General Mills Inc. will launch a new marketing offensive Monday for its Yoplait Greek yogurt, an attempt to take back precious market share lost in the past few years.
It will be a tough slog. Golden Valley-based General Mills was late to the Greek party, while its rivals — notably Chobani — turned a niche product into the yogurt category's dynamo. And Chobani is on an offensive of its own.
General Mills made progress over the past year by reformulating its standard Greek yogurt and finding success with a new lower-calorie product called Yoplait Greek 100. Still, General Mills, one of the world's yogurt giants, has only a high single-digit share of the U.S. Greek yogurt market.
Yoplait is engaging Chobani head-on in a TV ad blitz, rolling out the time-honored taste test.

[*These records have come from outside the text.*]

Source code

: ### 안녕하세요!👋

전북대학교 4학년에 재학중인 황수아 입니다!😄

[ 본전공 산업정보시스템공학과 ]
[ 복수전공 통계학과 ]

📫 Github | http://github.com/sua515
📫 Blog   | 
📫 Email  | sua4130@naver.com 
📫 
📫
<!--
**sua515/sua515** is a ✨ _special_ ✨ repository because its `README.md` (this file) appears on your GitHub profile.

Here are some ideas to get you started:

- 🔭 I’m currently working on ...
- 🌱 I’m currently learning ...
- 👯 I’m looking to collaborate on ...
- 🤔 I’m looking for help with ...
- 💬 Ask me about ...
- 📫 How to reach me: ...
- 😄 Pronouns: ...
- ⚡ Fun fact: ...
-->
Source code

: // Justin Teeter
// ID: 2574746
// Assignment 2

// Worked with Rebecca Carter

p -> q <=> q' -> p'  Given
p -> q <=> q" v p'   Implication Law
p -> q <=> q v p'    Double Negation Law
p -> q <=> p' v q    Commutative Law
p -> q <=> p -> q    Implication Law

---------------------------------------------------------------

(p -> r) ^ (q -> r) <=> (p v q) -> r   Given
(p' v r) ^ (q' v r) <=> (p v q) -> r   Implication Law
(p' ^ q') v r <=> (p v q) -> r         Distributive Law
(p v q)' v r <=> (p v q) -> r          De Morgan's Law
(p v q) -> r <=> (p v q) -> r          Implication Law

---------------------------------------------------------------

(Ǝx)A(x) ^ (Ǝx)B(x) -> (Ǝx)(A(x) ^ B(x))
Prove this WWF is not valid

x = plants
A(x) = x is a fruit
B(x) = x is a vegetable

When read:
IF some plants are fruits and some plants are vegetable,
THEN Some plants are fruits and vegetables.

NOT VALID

In a national "Taste-Off," as General Mills calls it, consumers sampled two Greek yogurts, without being told which was which. One was Yoplait's blueberry, which mixes fruit into the yogurt. The other was Chobani's blueberry, which features fruit on the bottom.
"We are so committed to making a Greek yogurt that tastes great," said Carla Vernón, Yoplait's marketing director. "We feel the commercial is an opportunity for people to taste it for themselves — tasting is believing."
The Taste-Off marketing campaign is also running via Twitter, Facebook and Instagram, with General Mills asking consumers to do their own taste tests between Chobani and Yoplait.
Not surprisingly, Yoplait wins the TV taste test. But General Mills has good reason to highlight taste. Its initial Greek yogurt product was not only a latecomer, but was seen by some consumers as an inferior product. The first Yoplait Greek wasn't made through the "straining" production method common to Greek-style yogurts.